Analogy: A library card catalog where each word on a card points to every book containing that word — but distributed across millions of drawers (shards).
High-level design
Rendering diagram…
Components explained — this design
| Component | What it is | Why we use it here |
|---|---|---|
| URL frontier (Redis/Kafka) | Work queue of URLs to fetch. | Kafka partitions by host enforce politeness and parallelism without hammering one domain from all workers. |
| Crawler workers | Fetch HTTP, respect robots, emit raw pages. | Stateless horizontal scale; failures retry with backoff per host. |
| Parser + NLP | Extract text, title, anchors; normalize encoding. | Feeds clean tokens to indexer; reduces junk in inverted lists. |
| Index builder (Spark/MapReduce) | Batch builds inverted index segments. | Offline heavy computation; merges postings lists efficiently at TB scale. |
| Query router + shards | Splits queries to index shards; merges top results. | Each shard holds subset of postings; parallelism reduces query latency. |
| Feature store / PageRank store | Precomputed signals (popularity, quality). | Ranking needs signals beyond BM25; stored separately for fast join at query time. |
Shared definitions: 00-glossary-common-services.md
Low-level design
Frontier & politeness
- Per-host queues in Redis ZSET (next_fetch_time) to enforce crawl-delay.
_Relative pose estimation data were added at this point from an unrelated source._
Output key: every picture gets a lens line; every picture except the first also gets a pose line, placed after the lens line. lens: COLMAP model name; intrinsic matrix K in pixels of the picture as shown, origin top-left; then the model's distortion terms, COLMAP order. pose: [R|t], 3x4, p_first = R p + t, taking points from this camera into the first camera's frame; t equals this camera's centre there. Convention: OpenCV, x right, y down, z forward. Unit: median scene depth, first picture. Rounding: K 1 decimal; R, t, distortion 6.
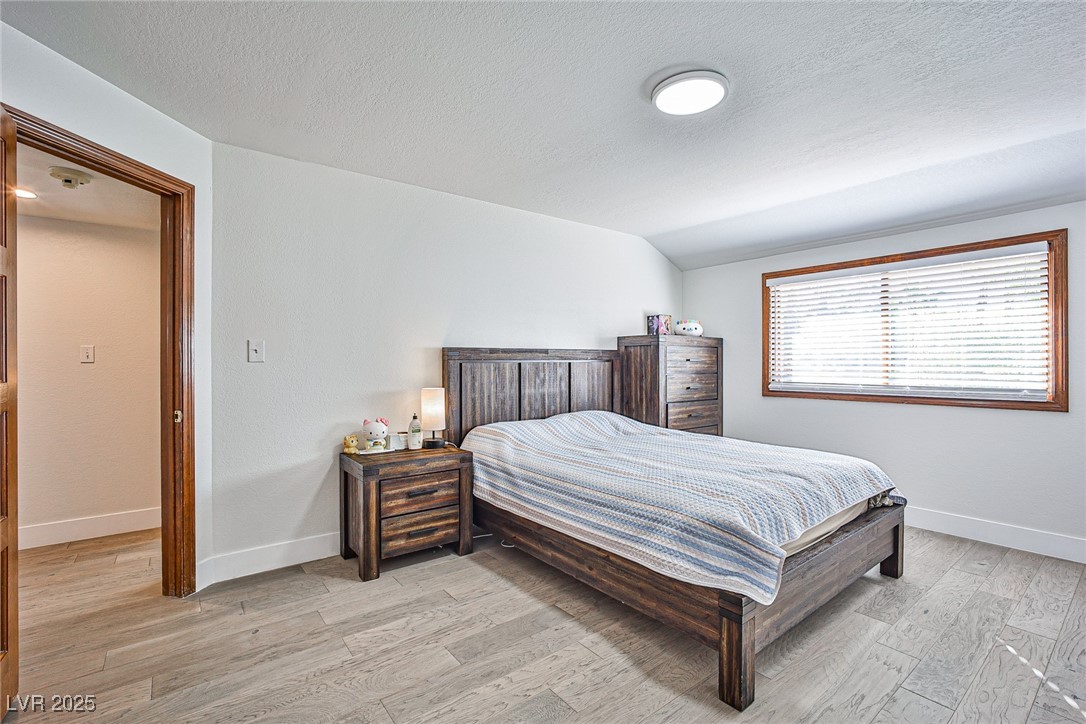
lens RADIAL K [[482.0, 0, 535.7], [0, 482.0, 359.2], [0, 0, 1]] dist [-0.021418, -0.000242]
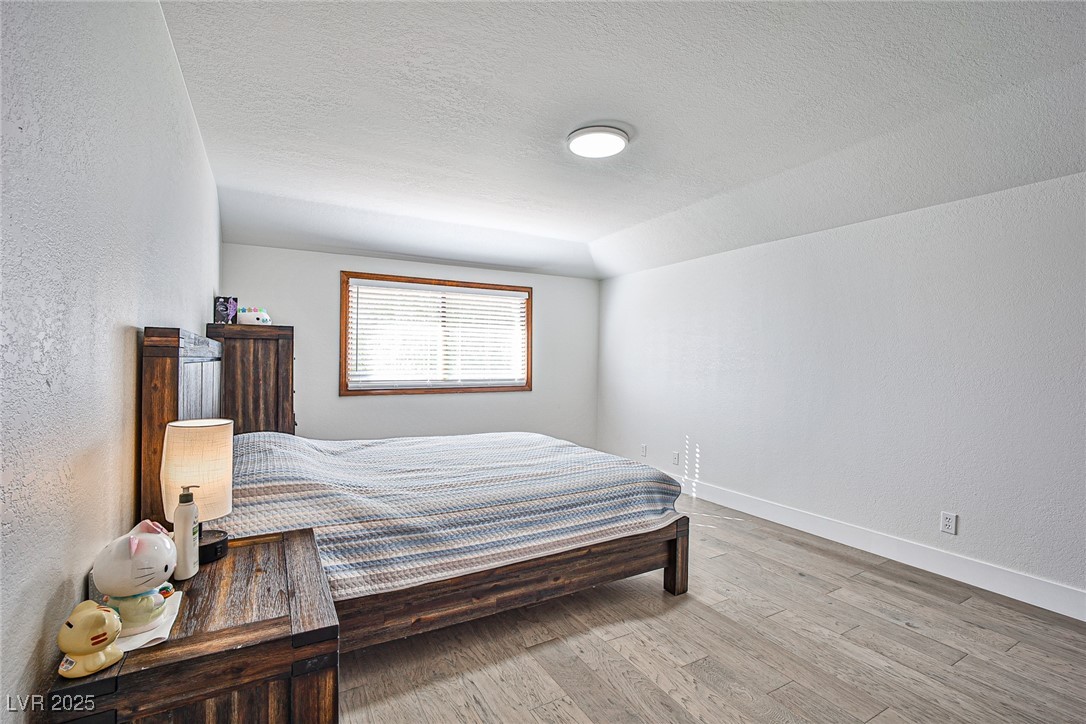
lens RADIAL K [[482.0, 0, 533.8], [0, 482.0, 362.6], [0, 0, 1]] dist [-0.021418, -0.000242]
pose [[0.154325, 0.000609, 0.988020, -0.551230], [-0.011494, 0.999933, 0.001179, 0.003333], [-0.987953, -0.011538, 0.154321, 0.595133]]
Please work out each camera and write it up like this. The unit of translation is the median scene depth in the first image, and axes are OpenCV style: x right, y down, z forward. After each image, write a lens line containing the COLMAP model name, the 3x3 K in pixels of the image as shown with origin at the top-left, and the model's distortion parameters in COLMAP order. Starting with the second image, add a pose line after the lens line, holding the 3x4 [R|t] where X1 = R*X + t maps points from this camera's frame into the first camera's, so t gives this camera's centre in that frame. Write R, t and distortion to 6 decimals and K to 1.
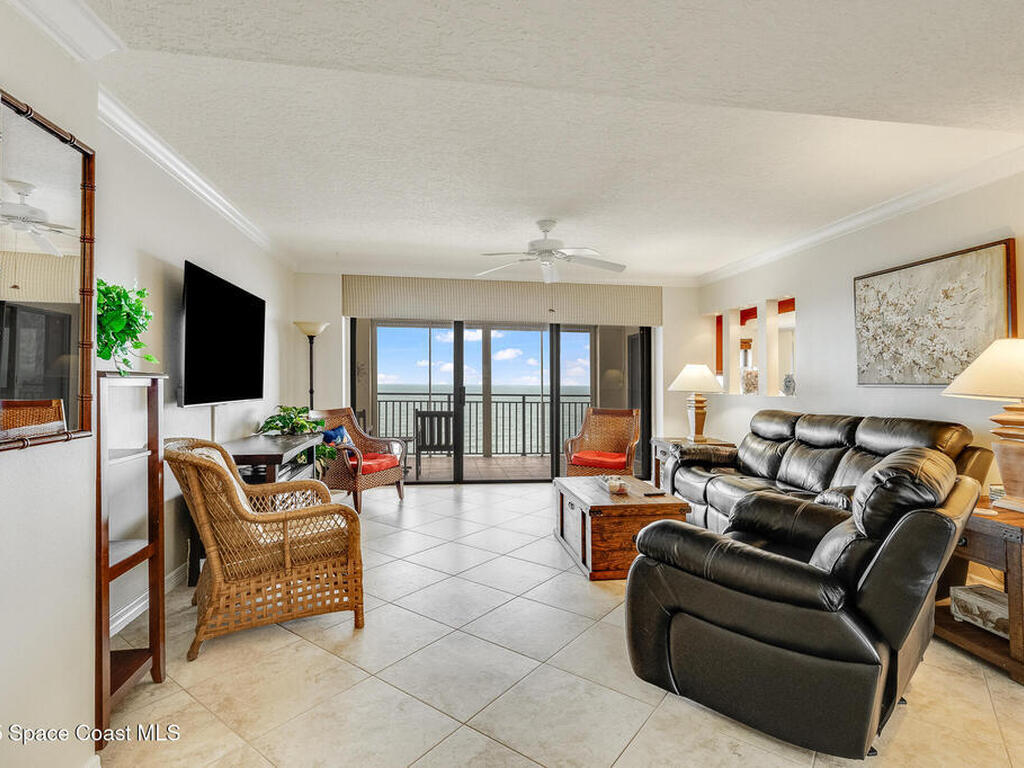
lens RADIAL K [[514.9, 0, 512.0], [0, 514.9, 384.0], [0, 0, 1]] dist [0.000782, -0.000038]
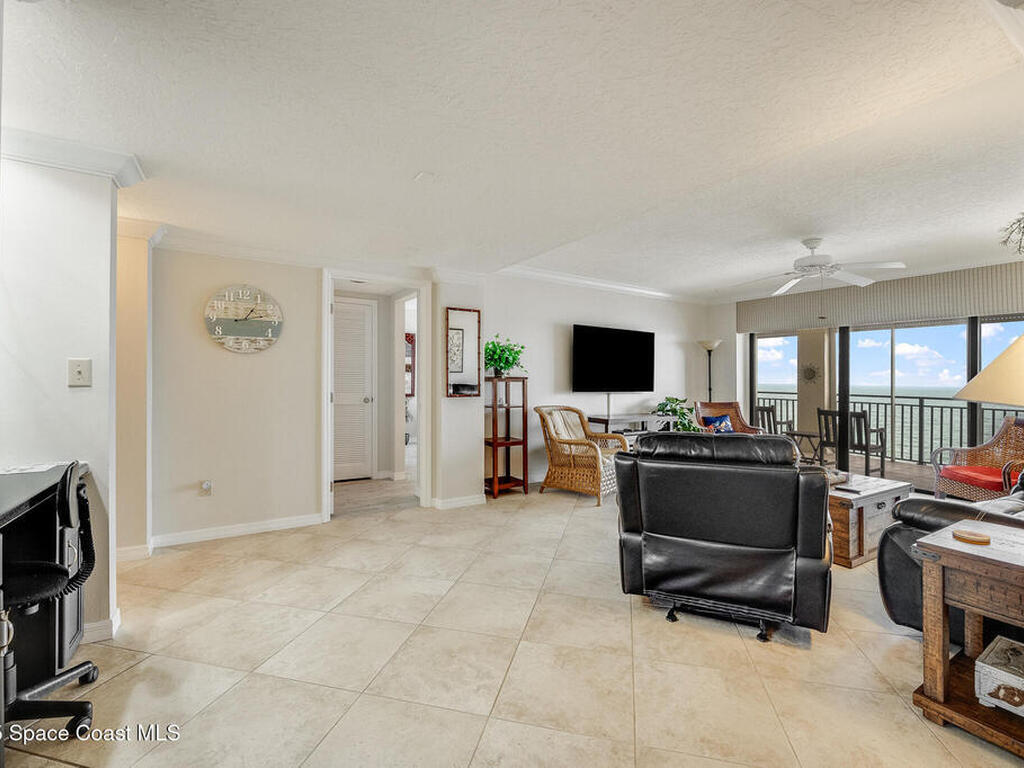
lens RADIAL K [[452.1, 0, 512.0], [0, 452.1, 384.0], [0, 0, 1]] dist [0.000839, -0.000097]
pose [[0.368600, 0.006501, -0.929565, 0.574752], [-0.012927, 0.999915, 0.001867, 0.005087], [0.929498, 0.011329, 0.368653, 0.028809]]
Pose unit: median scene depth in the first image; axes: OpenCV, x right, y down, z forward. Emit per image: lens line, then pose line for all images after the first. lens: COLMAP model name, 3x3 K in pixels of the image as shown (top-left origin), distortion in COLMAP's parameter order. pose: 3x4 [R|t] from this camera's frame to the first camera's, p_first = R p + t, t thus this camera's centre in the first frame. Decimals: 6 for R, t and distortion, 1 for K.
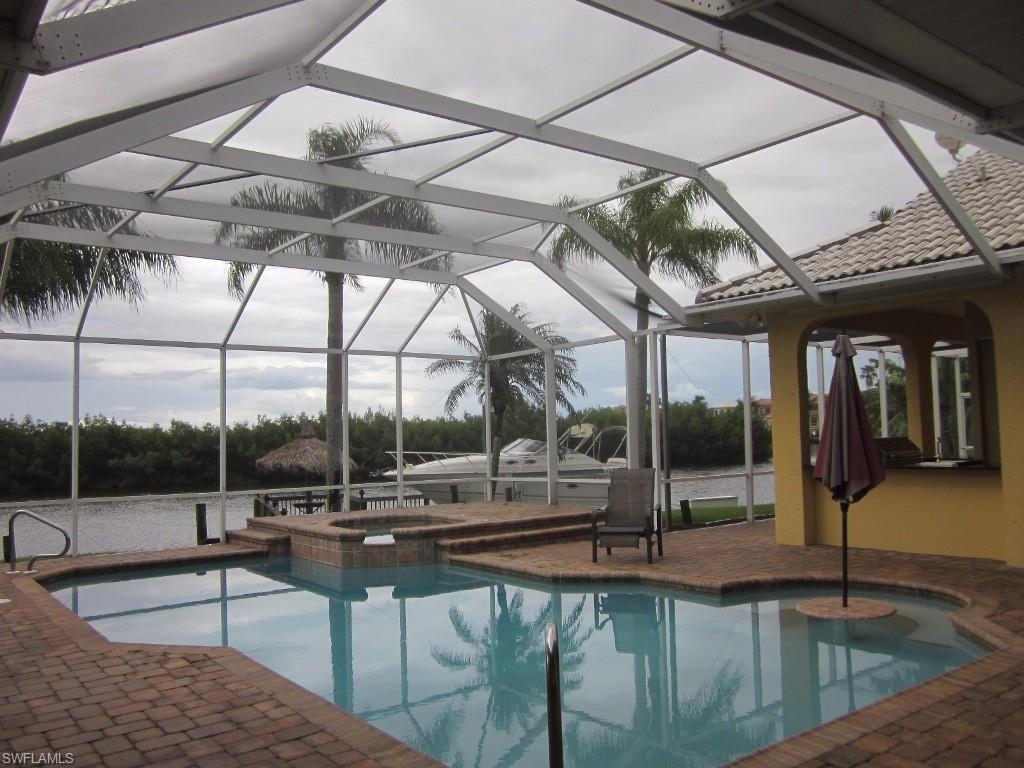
lens RADIAL K [[844.0, 0, 512.0], [0, 844.0, 384.0], [0, 0, 1]] dist [-0.058048, 0.012574]
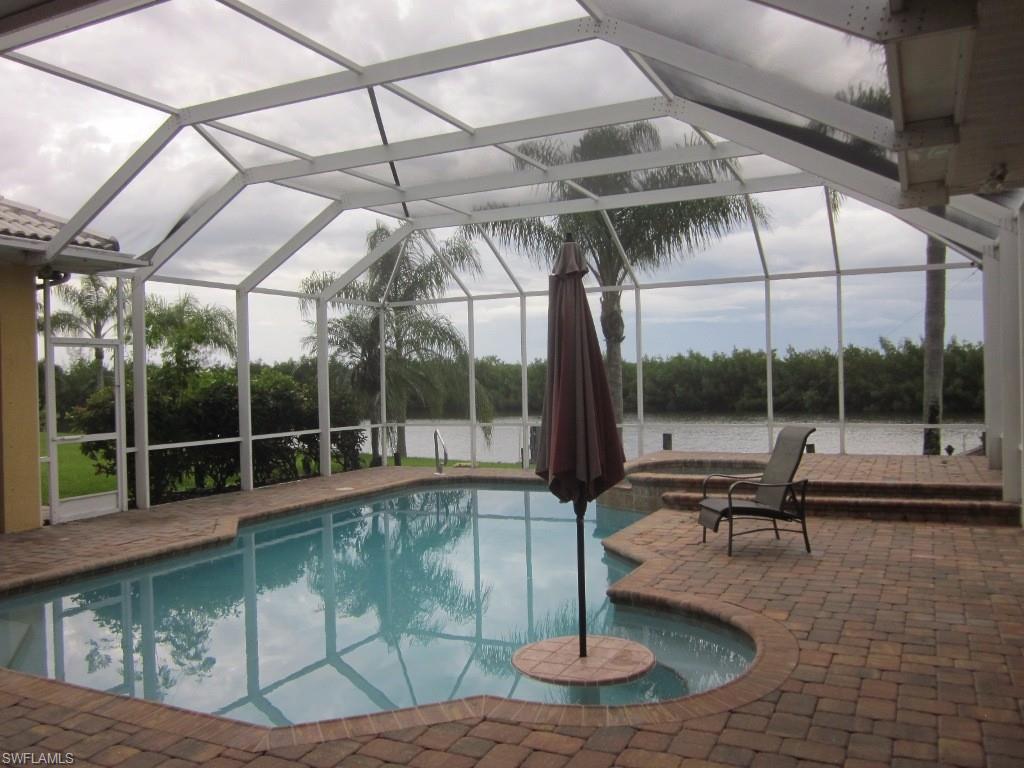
lens RADIAL K [[844.0, 0, 512.0], [0, 844.0, 384.0], [0, 0, 1]] dist [-0.058048, 0.012574]
pose [[0.468604, 0.023846, -0.883086, 0.562047], [0.063340, 0.996156, 0.060510, 0.002772], [0.881134, -0.084290, 0.465293, 0.381271]]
- Bloom filter of seen URLs to avoid duplicate enqueue (tunable false positive).
Storage
- Raw HTML: S3 for replay/debug.
- Index: OpenSearch / Elasticsearch per shard; or custom Lucene on disk per node.
- Link graph: Bigtable / Cassandra for PageRank batch jobs in Spark.
Ranking
- BM25 baseline + learning-to-rank with click logs in ClickHouse.
- Freshness boost for news queries (detect QDF — query deserves freshness).
Query path
- Spellcheck: SymSpell index sidecar or Elasticsearch suggester.
- Snippets: positions in inverted list → fetch window from stored forward index (doc store).
E2E: user query
Rendering diagram…
Tricky parts
| Problem | Solution |
|---|---|
| Hot queries | CDN for instant answers; Redis top-query cache |
| Shard skew | Partition by hash(term) not alphabet (avoid “a” overload) |
| Deep pagination | search_after cursors; discourage page 1000 |
| JavaScript-heavy sites | Headless Chrome render farm — expensive, selective |
Caveats
- Legal: copyright on snippets; GDPR right to be forgotten → tombstone in index.
- Spam: TrustRank, Penguin-like link penalties — ongoing ML ops.
Managed options
- Amazon OpenSearch Service, Azure AI Search, Elastic Cloud — trade control for ops savings.